◆ Exercises:
a - According to the account of the Cancun conference, when and where did the first Conference of States Parties of the Arms Trade Treaty take place?
b - From the account of the Cancun conference, write out the passage starting with "On Sunday we" and going on through "on their toes.".

Segment Start: Page extract

Cancun 1On 24-27 August 2015 the first Conference of States Parties (CSP1) of the Arms Trade Treaty (ATT) took place in Cancun, Mexico. WILPF monitored its discussions and developments, which can be found in more detail in the daily ATT Monitor produced by WILPF’s disarmament programme, Reaching Critical Will (RCW).

Getting in the mood

The RCW team joined forces with WILPF members coming from our Sections in Cameroon, Colombia, Spain, and Sweden for a brainstorming session on the weekend before the conference. On Saturday, the RCW team and the four WILPF Sections went through the history of ATT negotiations, reviewed the text of the Treaty, compared the differences in obligations for importing, exporting, and transit states, and discussed the possible implications of the Treaty for advancing towards peace, disarmament, and demilitarisation. We also brainstormed how best to use the ATT in the four Sections for their advocacy for peace.
On Sunday we joined the rest of the civil society attending the conference to discuss what issues would be most important for CSP1 and how civil society planned to keep states on their toes.

Decisions, decisions, decisions

During CSP1 many issues left pending in the last preparatory meeting in Geneva were tackled. Apart from the very time-consuming decision on the future location of the Secretariat, many other important decisions needed to be taken in Cancun.

States needed to take fundamental decisions concerning the rules of procedures, financing, and transparency. All these issues will have a great impact on the implementation of the Treaty and on its effectiveness in reducing human suffering as it is envisioned in the preamble. In particular, matters of transparency and reporting are crucial and can either enhance or hinder compliance with and implementation of the Treaty.

Segment End: Page extract
Segment Start: Information shown

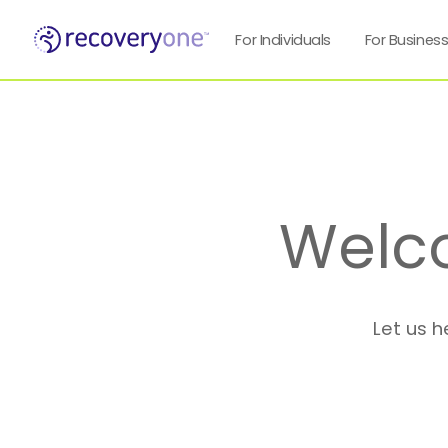
For Individuals
For Busines
Welc
Let us h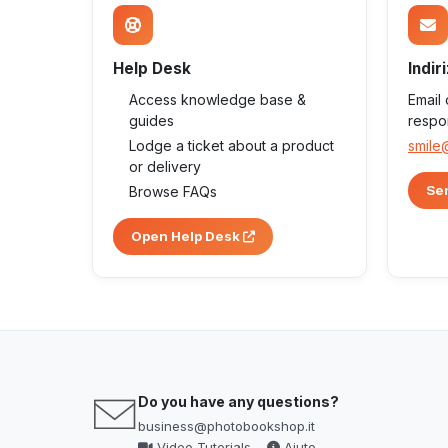
Help Desk
Indir
Access knowledge base &
Email
guides
respo
Lodge a ticket about a product
smile
or delivery
Sen
Browse FAQs
Open Help Desk
Do you have any questions?
business@photobookshop.it
Video Tutorials
Aiuto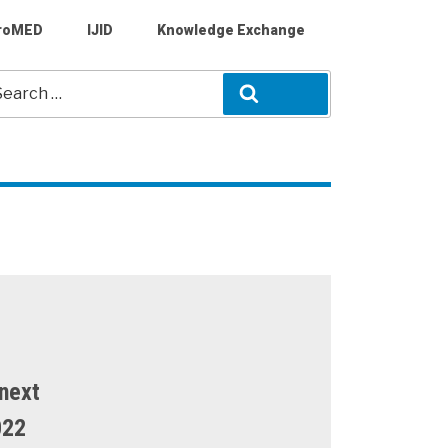
roMED
IJID
Knowledge Exchange
arch
Search
r:
next
022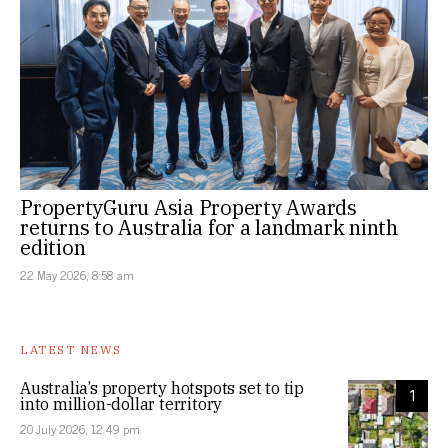
PropertyGuru Asia Property Awards
returns to Australia for a landmark ninth
edition
22 May 2026, 8:58 am
LATEST NEWS
Australia’s property hotspots set to tip
1
into million-dollar territory
20 July 2026, 12:49 pm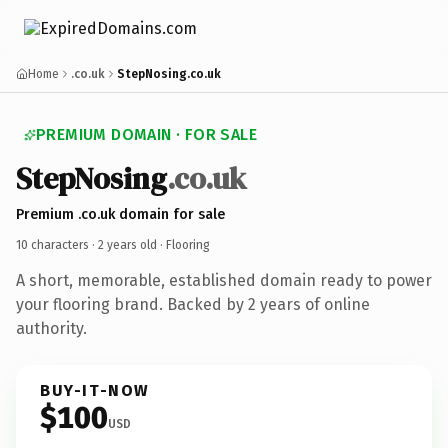
Home
.co.uk
StepNosing.co.uk
PREMIUM DOMAIN · FOR SALE
StepNosing
.co.uk
Premium .co.uk domain for sale
10 characters ·
2 years old
· Flooring
A short, memorable, established domain ready to power
your flooring brand. Backed by 2 years of online
authority.
BUY-IT-NOW
$100
USD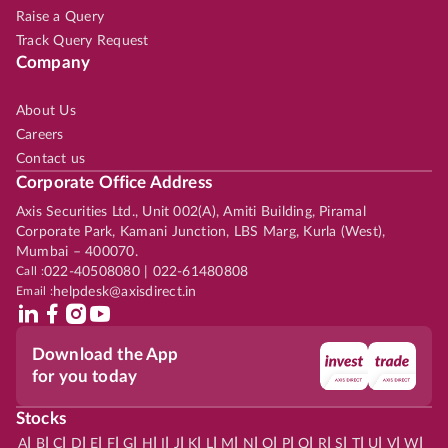
Raise a Query
Track Query Request
Company
About Us
Careers
Contact us
Corporate Office Address
Axis Securities Ltd., Unit 002(A), Amiti Building, Piramal
Corporate Park, Kamani Junction, LBS Marg, Kurla (West),
Mumbai – 400070.
Call :
022-40508080 | 022-61480808
Email :
helpdesk@axisdirect.in
Download the App
for you today
Stocks
|
|
|
|
|
|
|
|
|
|
|
|
|
|
|
|
|
|
|
|
|
|
|
A
B
C
D
E
F
G
H
I
J
K
L
M
N
O
P
Q
R
S
T
U
V
W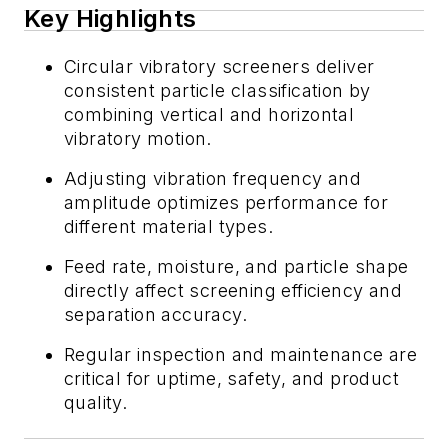
Key Highlights
Circular vibratory screeners deliver
consistent particle classification by
combining vertical and horizontal
vibratory motion.
Adjusting vibration frequency and
amplitude optimizes performance for
different material types.
Feed rate, moisture, and particle shape
directly affect screening efficiency and
separation accuracy.
Regular inspection and maintenance are
critical for uptime, safety, and product
quality.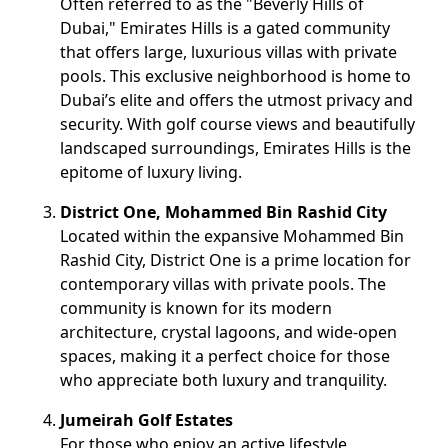
Often referred to as the "Beverly Hills of
Dubai," Emirates Hills is a gated community
that offers large, luxurious villas with private
pools. This exclusive neighborhood is home to
Dubai’s elite and offers the utmost privacy and
security. With golf course views and beautifully
landscaped surroundings, Emirates Hills is the
epitome of luxury living.
District One, Mohammed Bin Rashid City
Located within the expansive Mohammed Bin
Rashid City, District One is a prime location for
contemporary villas with private pools. The
community is known for its modern
architecture, crystal lagoons, and wide-open
spaces, making it a perfect choice for those
who appreciate both luxury and tranquility.
Jumeirah Golf Estates
For those who enjoy an active lifestyle,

Segment End: Information shown

◆ List of solutions:
a - It took place on 24-27 August 2015 in Cancun, Mexico.

b -
On Sunday we joined the rest of the civil society attending the conference to discuss what issues would be most important for CSP1 and how civil society planned to keep states on their toes.